Did I mention it was epic?
Based on George R R Martin‘s series of books A Song of Ice and Fire – each of which makes War and Peace look like a Janet and John story – we’re presented with a complex world filled with dozens upon dozens of major characters, each lovingly fleshed out with their own background and story. And it has all been recreated on screen with the kind of budget and ambition that really only HBO can provide in a TV format.
Fortunately, there are lots of online and app-based primers to help newbies cut through the dense plot, but if you want a 140-character summary of GoT you can’t do much better than this:
Game of Thrones has: knights, dragons, wizards, wolves, zombies, pirates, and ninjas. That’s a m-fing pop culture hedge fund right there.
— Ian Bogost (@ibogost) April 1, 2013
Add in giants and lots of naked women, and you’ve just about captured everything.

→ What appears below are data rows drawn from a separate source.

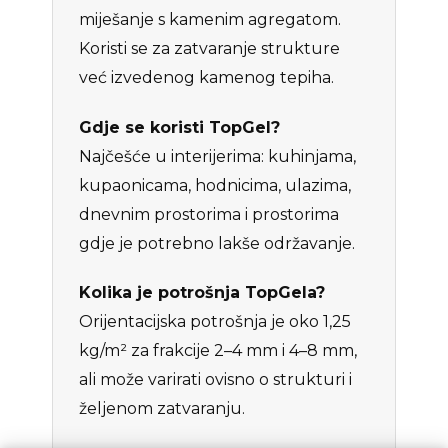
miješanje s kamenim agregatom.
Koristi se za zatvaranje strukture
već izvedenog kamenog tepiha.
Gdje se koristi TopGel?
Najčešće u interijerima: kuhinjama,
kupaonicama, hodnicima, ulazima,
dnevnim prostorima i prostorima
gdje je potrebno lakše održavanje.
Kolika je potrošnja TopGela?
Orijentacijska potrošnja je oko 1,25
kg/m² za frakcije 2–4 mm i 4–8 mm,
ali može varirati ovisno o strukturi i
željenom zatvaranju.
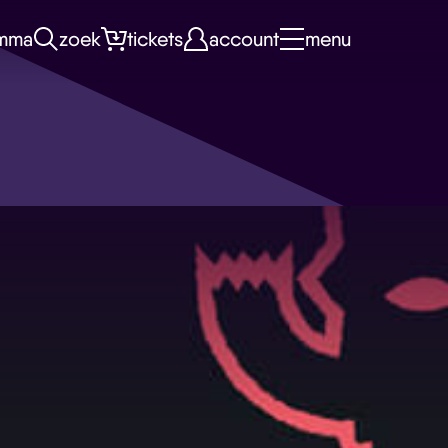
mma
zoek
tickets
account
menu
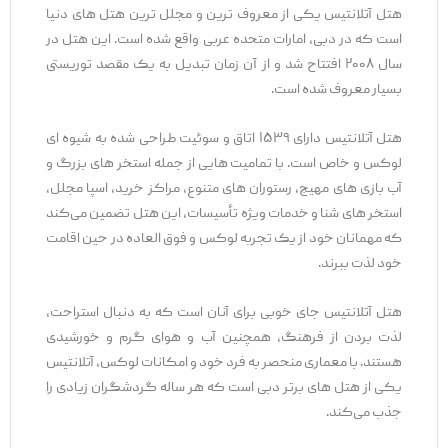
هتل آتلانتیس یکی از معروف ترین و مجلل ترین هتل‌ های دنیا
است که در دبی، امارات متحده عربی واقع شده است. این هتل در
سال ۲۰۰۸ افتتاح شد و از آن زمان تبدیل به یک مقصد توریستی
بسیار معروف شده است.
هتل آتلانتیس دارای ۱۵۳۹ اتاق و سوئیت طراحی شده به شیوه‌ ای
لوکس و خاص است. با تمامیت‌ هایی از جمله استخر های بزرگ و
آب‌ بازی ‌های مهیج، رستوران‌ های متنوع، مراکز خرید، اسپا مجلل،
استخر های شنا و خدمات ویژه تأسیسات، این هتل تضمین می‌کند
که مهمانان خود از یک تجربه لوکس و فوق العاده در حین اقامت
خود لذت ببرند.
هتل آتلانتیس جای خوبی برای آنان است که به دنبال استراحت،
لذت بردن از فرهنگ، همچنین آب و هوای گرم و خورشیدی
هستند. با معماری منحصر به فرد خود و امکانات لوکس، آتلانتیس
یکی از هتل‌ های برتر دبی است که هر ساله گردشگران زیادی را
جذب می‌کند.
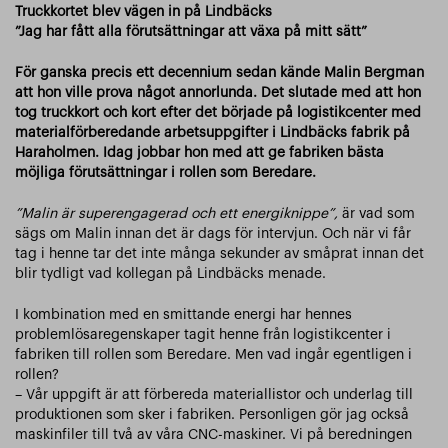
Truckkortet blev vägen in på Lindbäcks
”Jag har fått alla förutsättningar att växa på mitt sätt”
För ganska precis ett decennium sedan kände Malin Bergman
att hon ville prova något annorlunda. Det slutade med att hon
tog truckkort och kort efter det började på logistikcenter med
materialförberedande arbetsuppgifter i Lindbäcks fabrik på
Haraholmen. Idag jobbar hon med att ge fabriken bästa
möjliga förutsättningar i rollen som Beredare.
”Malin är superengagerad och ett energiknippe”,
är vad som
sägs om Malin innan det är dags för intervjun. Och när vi får
tag i henne tar det inte många sekunder av småprat innan det
blir tydligt vad kollegan på Lindbäcks menade.
I kombination med en smittande energi har hennes
problemlösaregenskaper tagit henne från logistikcenter i
fabriken till rollen som Beredare. Men vad ingår egentligen i
rollen?
– Vår uppgift är att förbereda materiallistor och underlag till
produktionen som sker i fabriken. Personligen gör jag också
maskinfiler till två av våra CNC-maskiner. Vi på beredningen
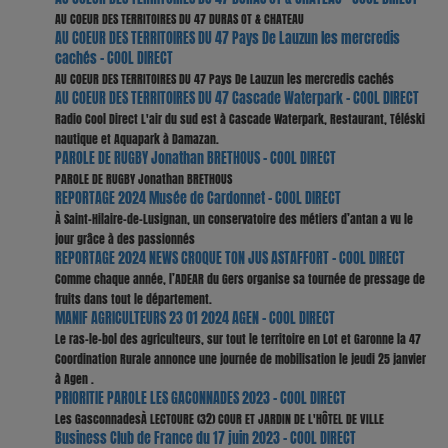
AU COEUR DES TERRITOIRES DU 47 DURAS OT & CHATEAU
AU COEUR DES TERRITOIRES DU 47 Pays De Lauzun les mercredis
cachés - COOL DIRECT
AU COEUR DES TERRITOIRES DU 47 Pays De Lauzun les mercredis cachés
AU COEUR DES TERRITOIRES DU 47 Cascade Waterpark - COOL DIRECT
Radio Cool Direct L'air du sud est à Cascade Waterpark, Restaurant, Téléski
nautique et Aquapark à Damazan.
PAROLE DE RUGBY Jonathan BRETHOUS - COOL DIRECT
PAROLE DE RUGBY Jonathan BRETHOUS
REPORTAGE 2024 Musée de Cardonnet - COOL DIRECT
À Saint-Hilaire-de-Lusignan, un conservatoire des métiers d’antan a vu le
jour grâce à des passionnés
REPORTAGE 2024 NEWS CROQUE TON JUS ASTAFFORT - COOL DIRECT
Comme chaque année, l’ADEAR du Gers organise sa tournée de pressage de
fruits dans tout le département.
MANIF AGRICULTEURS 23 01 2024 AGEN - COOL DIRECT
Le ras-le-bol des agriculteurs, sur tout le territoire en Lot et Garonne la 47
Coordination Rurale annonce une journée de mobilisation le jeudi 25 janvier
à Agen .
PRIORITIE PAROLE LES GACONNADES 2023 - COOL DIRECT
Les GasconnadesÀ LECTOURE (32) COUR ET JARDIN DE L'HÔTEL DE VILLE
Business Club de France du 17 juin 2023 - COOL DIRECT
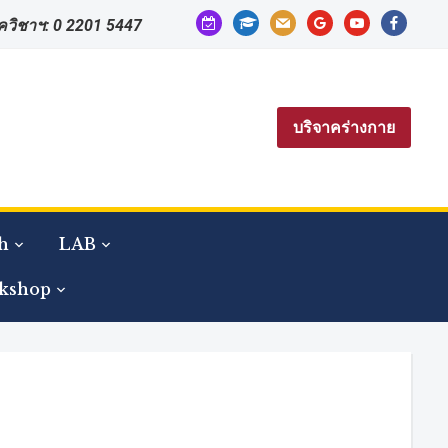
calendar-
graduation-
mail
google
youtube
facebook
าควิชาฯ: 0 2201 5447
check-
cap
o
บริจาคร่างกาย
h
LAB
kshop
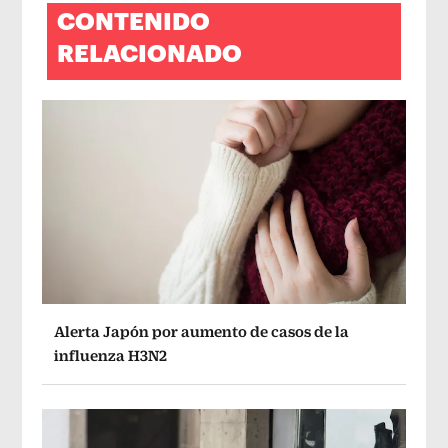
CONTENIDO
RELACIONADO
Alerta Japón por aumento de casos de la
influenza H3N2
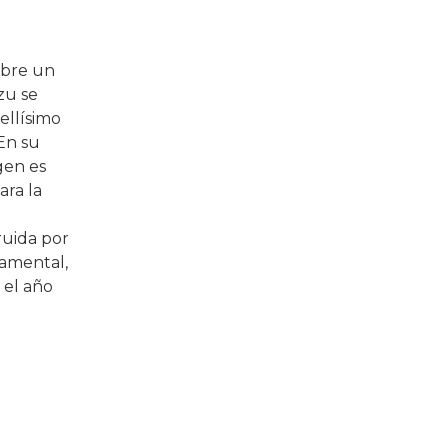
obre un
zu se
ellísimo
En su
rgen es
ara la
ruida por
damental,
 el año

The undoubted star of what must surely be the largest cast of any drama anywhere on TV is Peter Dinklage as the dwarf Tyrion Lannister, and conversely the most hated is surely the current incumbent of the Iron Throne, the irksome, oiksome and generally loathsome Joffrey Baratheon, who is not altogether unfairly described thus:
I bet dinner with Justin Bieber is a lot like dinner with Joffrey Baratheon. #Gameofthrones
— Dan Levy (@danlevy) April 1, 2013
Personally I think if you throw a pinch of Draco Malfoy – or indeed, just throw in Draco Malfoy whole – into that mix you’re just about there. Only you’d need another bucketful of evil. One of the most popular debates in fandom is exactly when and how King Joffrey will meet his doom. When he finally does, you can be sure that the squeals of delight from the show’s fans will be audible around the world.
I’ll return to delve further into what Twitter is saying about GoT in the coming weeks.
That’s it for this week. I’ll be back with more 140-character-based commentary next Tuesday!